Content starts

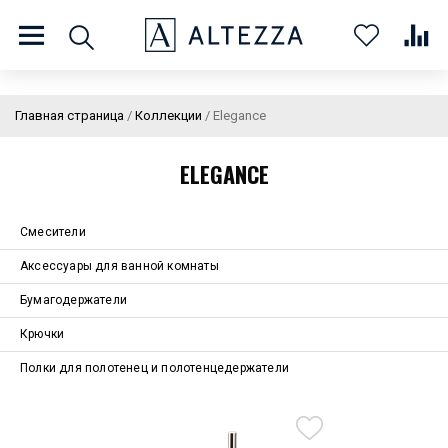
8 (800) 201 60 03
9:00 - 21:00 ПН-ВС
Главная страница
/
Коллекции
/
Elegance
ELEGANCE
О нас
Доставка и оплата
Покупателям
Статьи
Бренды
Смесители
Контакты
Колеровка
Аксессуары для ванной комнаты
Личный кабинет
Бумагодержатели
Крючки
Каталог
В
0
0
0
Полки для полотенец и полотенцедержатели
корзин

Content ends

▶ [Exercise directions]
Reproduce every line of text in the listing verbatim, in its original order, and omit the pictures.

▶ [Response for this exercise]
8 (800) 201 60 03
9:00 - 21:00 ПН-ВС
Главная страница
/
Коллекции
/
Elegance
ELEGANCE
О нас
Доставка и оплата
Покупателям
Статьи
Бренды
Смесители
Контакты
Колеровка
Аксессуары для ванной комнаты
Личный кабинет
Бумагодержатели
Крючки
Каталог
В
0
0
0
Полки для полотенец и полотенцедержатели
корзин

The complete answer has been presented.